Publié le: 4 septembre 2020

En attendant la fin des gros monstres

NUMÉRIQUE – De la même manière qu’une monnaie a de la valeur parce qu’elle est acceptée, la valorisation des géants du secteur est fonction de la tolérance de leurs utilisateurs. Cela pourrait changer. Réflexions de Mikael Huber, responsable de ce thème à l’usam.

Le numérique a le vent en poupe. Certains parlent d’un défi à saisir – à mon avis à tort, parce qu’à l’avenir, le vrai défi sera plutôt de vouloir s’en passer! Une fois de plus, l’avancée technologique révèle à quel point nous pouvons rester attachés à des fonctionnements analogues, stables et rassurants.

«comme l’argent dans notre poche, les gafam n’ont de valeur que parce qu’elles sont acceptées par les utilisateurs.»

Non, le numérique est une opportunité évidente qui transformera avant tout ces fonctionnements stables pour les accélérer et les rendre moins chronophages. Des gains de compétitivité sont à la porte, et surtout moins de perte de temps en paperasserie. La route est ainsi toute tracée pour passer à une phase d’accélération avec les inévitables dangers à éviter.

Cinq puissants monopoleurs

Mais qu’en est-il aujourd’hui? Il est souvent fait référence – à outrance d’ailleurs – aux NATU (Netflix, Airbnb, Tesla, Uber) et surtout aux GAFAM (Google, Amazon, Facebook, Apple, Microsoft), ces cinq titans qui se partagent le marché du numérique. La question se pose donc: où se situent les PME dans tout cette transformation digitale? Comment feront-elles face à ces plate-formes numériques géantes?

D’après Hans-Ulrich Bigler et Henrique Schneider, directeur et directeur adjoint de l’usam et co-auteurs de «Wert der KMU» (malheureusement pas encore disponible en français, nda) – plus de PME, c’est aussi plus de diversité, ce qui conduit à plus de création de richesses, mais c’est aussi plus de division du travail et donc plus de procédés et d’interfaces. Or la numérisation est un vecteur de simplification des procédés et interfaces. Cela devrait donc favoriser, pour des PME si diverses, un accès à ce marché numérique. En théorie!

Imposé au consommateur

Pour l’instant, le grand problème du numérique consiste en l’accaparation monopolistique de quelques plate-formes, notamment par les GAFAM. Ces géants du numérique, pour être efficaces, supposent un maximum d’interconnexions et donc d’utilisateurs.

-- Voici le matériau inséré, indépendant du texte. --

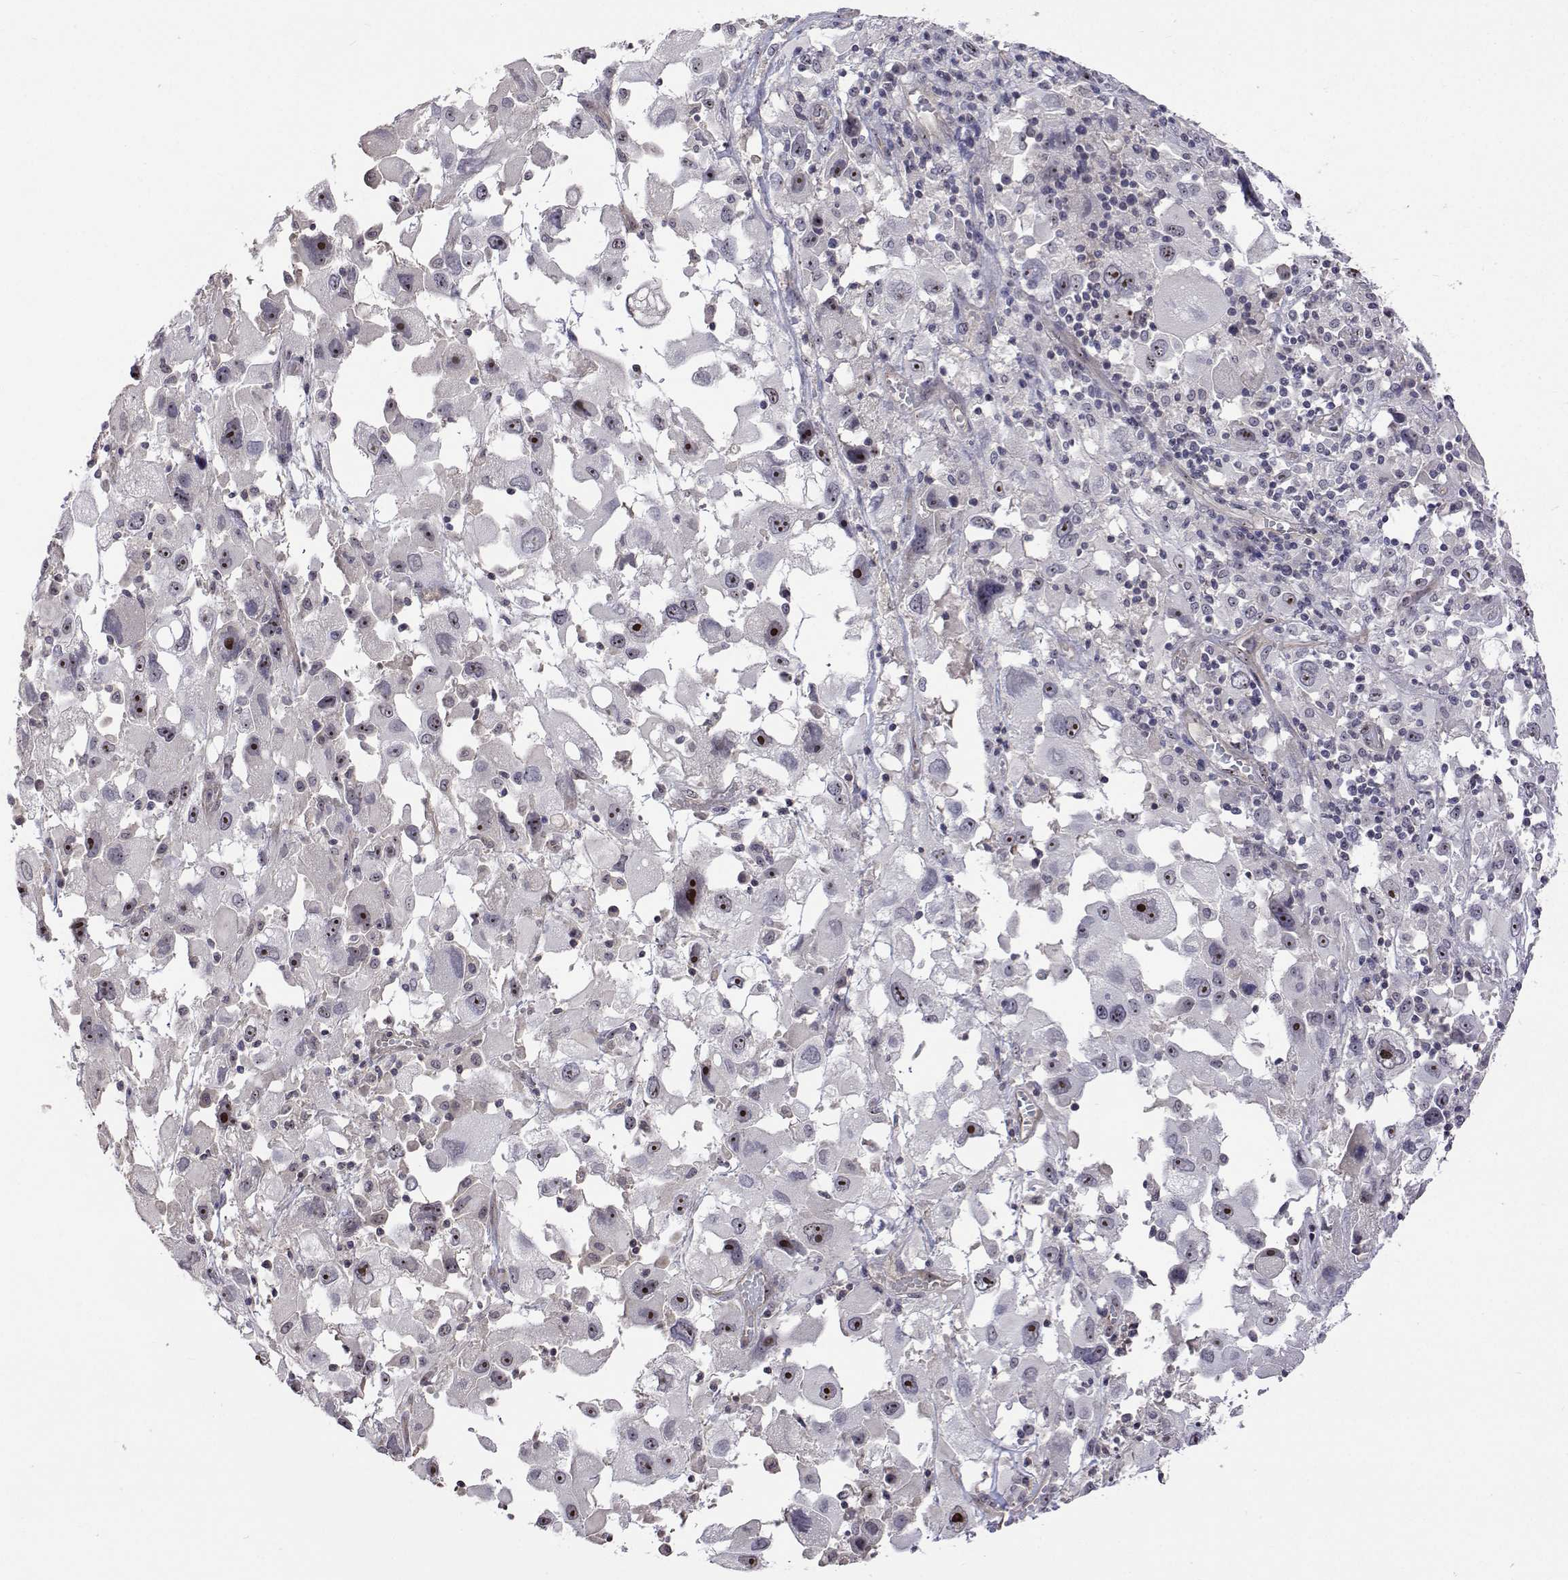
{"staining": {"intensity": "moderate", "quantity": "<25%", "location": "nuclear"}, "tissue": "melanoma", "cell_type": "Tumor cells", "image_type": "cancer", "snomed": [{"axis": "morphology", "description": "Malignant melanoma, Metastatic site"}, {"axis": "topography", "description": "Soft tissue"}], "caption": "Melanoma was stained to show a protein in brown. There is low levels of moderate nuclear positivity in about <25% of tumor cells.", "gene": "NHP2", "patient": {"sex": "male", "age": 50}}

Le principe devient tel qu’il s’impose aux consommateurs. Ce que je choisis comme média social correspond non pas à ce qui me convient exactement, mais parce que c’est le plus répandu, c’est-à-dire l’accep­tation du plus grand nombre. C’est le même problème que la monnaie. L’argent que nous avons dans notre poche n’a pas de valeur intrinsèque, mais seulement une valeur du fait qu’il est accepté par tous et imposé par la loi comme valeur. Les GAFAM jouent des mêmes avantages: leur valeur réside dans le fait que leur utilisation est acceptée par le plus grand nombre.

Le prochain pas devrait être de concevoir des conditions-cadres qui évitent la prédation de ces géants et favorisent les compatibilités mutuelles des interfaces du numérique.

Si la situation actuelle semble avoir conduit à la transformation numérique avec une sorte de concentration monopolistique grâce à une agrégation des processus par le numérique, il y a fort à parier que le numérique va pouvoir absorber une complexification croissante des processus.

Les monopoles vont alors être défiés par les possibilités numériques. A leur tour, ces dernières permettront l’intégration croissante d’autres services développés par les PME. Avec plus de diversité, il y aura encore plus de richesses à partager.